The problem is that type inference has kicked in before you wanted it to. Conceptually, it's like this:
let mut xs: Vec<_> = Vec::new();
xs.push(Type1);
xs.push(Type2);
When the first value is seen, the type of the Vec's elements is inferred to be of that type. The second element then causes a mismatch.
Even when you Box the values, you have the same problem:
let mut xs: Vec<_> = Vec::new();
xs.push(Box::new(Type1));
xs.push(Box::new(Type2));
Looking at it another way, you never actually created a trait object. You have a Box<ConcreteType>, not a Box<dyn Trait>.

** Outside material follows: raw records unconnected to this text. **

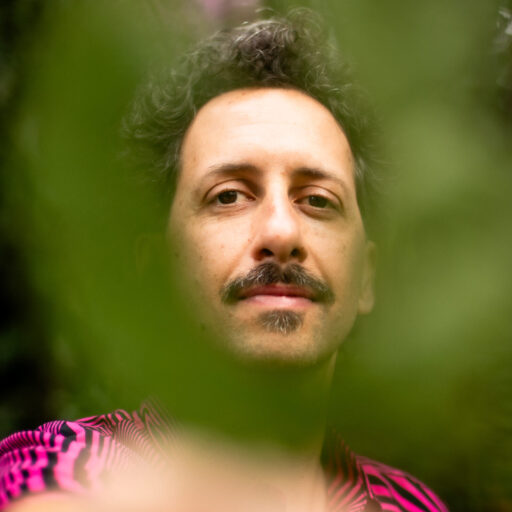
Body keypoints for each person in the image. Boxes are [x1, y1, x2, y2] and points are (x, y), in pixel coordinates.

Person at [0, 11, 449, 512]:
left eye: (318, 200)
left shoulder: (414, 504)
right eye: (229, 195)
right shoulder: (68, 468)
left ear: (366, 277)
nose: (282, 232)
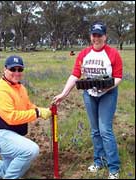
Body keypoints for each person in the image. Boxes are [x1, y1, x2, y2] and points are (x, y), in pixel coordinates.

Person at [53, 21, 123, 179]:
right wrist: (64, 94)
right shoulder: (84, 54)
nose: (96, 38)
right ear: (91, 36)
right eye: (94, 35)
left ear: (105, 37)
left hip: (108, 93)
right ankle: (99, 162)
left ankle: (114, 168)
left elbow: (118, 77)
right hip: (89, 93)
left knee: (105, 130)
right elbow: (75, 75)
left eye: (100, 35)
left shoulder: (113, 54)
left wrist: (107, 87)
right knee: (95, 130)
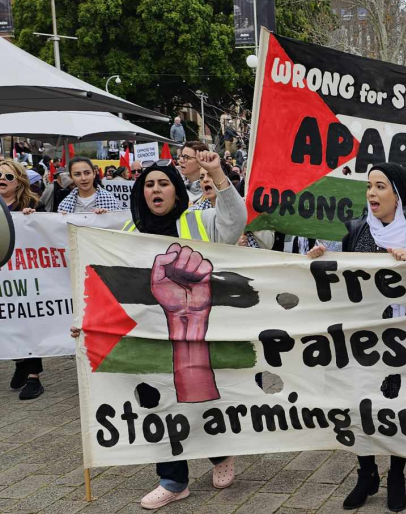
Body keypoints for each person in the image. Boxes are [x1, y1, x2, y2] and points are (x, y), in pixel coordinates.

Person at [72, 152, 247, 509]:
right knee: (158, 407)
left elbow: (235, 220)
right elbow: (108, 284)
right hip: (148, 337)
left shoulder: (200, 221)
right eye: (149, 184)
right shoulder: (125, 234)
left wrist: (217, 173)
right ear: (141, 193)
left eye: (163, 183)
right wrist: (87, 322)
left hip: (199, 334)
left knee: (202, 402)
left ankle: (219, 454)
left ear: (176, 191)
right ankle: (173, 480)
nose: (156, 189)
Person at [307, 162, 406, 513]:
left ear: (397, 195)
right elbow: (336, 274)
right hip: (360, 337)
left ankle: (396, 475)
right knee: (357, 402)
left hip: (399, 338)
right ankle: (366, 473)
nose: (372, 194)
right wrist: (319, 258)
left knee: (395, 405)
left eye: (380, 187)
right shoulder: (354, 230)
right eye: (369, 187)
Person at [1, 160, 45, 399]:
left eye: (8, 177)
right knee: (9, 320)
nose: (2, 180)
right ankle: (19, 361)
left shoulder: (32, 203)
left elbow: (48, 233)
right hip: (3, 275)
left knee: (28, 320)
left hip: (27, 274)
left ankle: (33, 376)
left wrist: (33, 218)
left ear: (19, 181)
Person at [57, 158, 123, 214]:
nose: (83, 178)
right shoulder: (64, 205)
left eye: (87, 173)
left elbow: (120, 224)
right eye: (77, 174)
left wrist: (108, 217)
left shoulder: (109, 200)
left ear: (94, 174)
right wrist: (62, 221)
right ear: (71, 177)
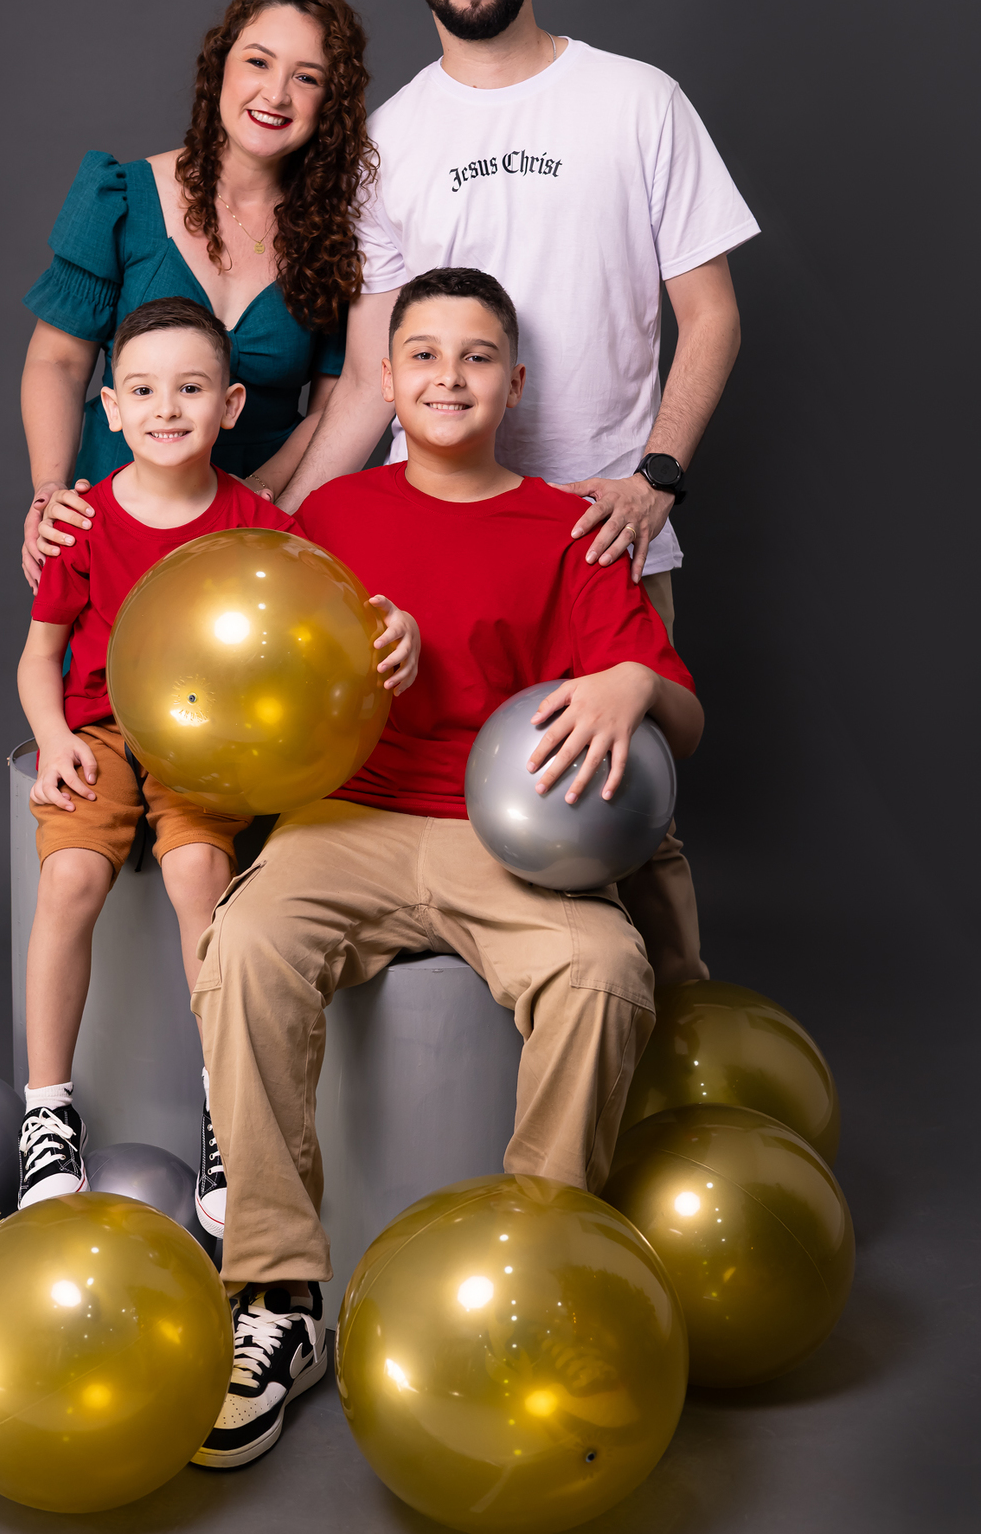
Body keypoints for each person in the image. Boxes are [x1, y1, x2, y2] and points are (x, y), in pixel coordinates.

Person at [190, 268, 703, 1469]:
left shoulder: (570, 528)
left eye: (476, 358)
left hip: (507, 842)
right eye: (422, 355)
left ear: (514, 385)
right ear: (386, 380)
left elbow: (682, 721)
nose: (448, 378)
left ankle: (536, 1266)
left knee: (602, 970)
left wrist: (637, 681)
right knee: (245, 943)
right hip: (346, 819)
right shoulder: (333, 519)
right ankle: (277, 1296)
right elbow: (259, 676)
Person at [273, 0, 759, 988]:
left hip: (603, 534)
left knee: (626, 829)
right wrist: (268, 530)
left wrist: (657, 477)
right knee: (415, 816)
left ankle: (671, 1052)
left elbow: (712, 316)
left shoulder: (638, 101)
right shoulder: (389, 142)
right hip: (435, 548)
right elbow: (367, 379)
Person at [16, 296, 417, 1219]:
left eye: (191, 389)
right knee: (70, 879)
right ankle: (46, 1111)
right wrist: (54, 736)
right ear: (110, 408)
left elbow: (329, 620)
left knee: (200, 873)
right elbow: (39, 658)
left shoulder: (257, 527)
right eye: (143, 391)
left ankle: (223, 1103)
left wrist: (393, 624)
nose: (166, 408)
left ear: (231, 405)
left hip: (207, 742)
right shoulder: (83, 523)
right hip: (99, 731)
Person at [19, 0, 376, 590]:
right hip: (114, 528)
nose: (276, 94)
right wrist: (50, 491)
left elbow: (333, 405)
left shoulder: (338, 235)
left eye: (307, 77)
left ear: (330, 103)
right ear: (221, 66)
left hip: (260, 539)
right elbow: (57, 361)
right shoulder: (119, 197)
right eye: (258, 61)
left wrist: (259, 501)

The solution is to cast the boxed concrete types to the boxed trait object:
let mut xs: Vec<_> = Vec::new();
xs.push(Box::new(Type1) as Box<dyn Trait>);
xs.push(Box::new(Type2) as Box<dyn Trait>);
The second push can have the type coerced automatically, so you can choose to leave the as bit off of that line.
Rolling this back up to the original problem:
let xs: Vec<_> = vec![
Box::new(move |(x, y)| (y, x)) as Box<dyn Fn((i32, i32)) -> (i32, i32)>,
Box::new(move |(x, y)| (1 - y, 1 - x)),
];
Or you can avoid the inference at all by specifying the type on the variable, my preferred style for this:
let xs: Vec<Box<dyn Fn((i32, i32)) -> (i32, i32)>> = vec![
Box::new(move |(x, y)| (y, x)),
Box::new(move |(x, y)| (1 - y, 1 - x)),
];
You should read the suggestion in the error message as "consider boxing your closure and using it as a trait object, or using it just as a trait object".
Using trait object references without boxing them will not work here because nothing owns the closures. The references in the vector would outlive the closures:
// This fails
let xs: Vec<&Fn((i32, i32)) -> (i32, i32)> = vec![
&move |(x, y)| (y, x),
&move |(x, y)| (1 - y, 1 - x),
];
The vector needs to take ownership of the closures, which is where boxing the trait objects comes into play:
let xs: Vec<Box<Fn((i32, i32)) -> (i32, i32)>> = vec![
Box::new(move |(x, y)| (y, x)),
Box::new(move |(x, y)| (1 - y, 1 - x)),
];
This explicitly tells the compiler that the vector can contain boxes of any closure with the same interface.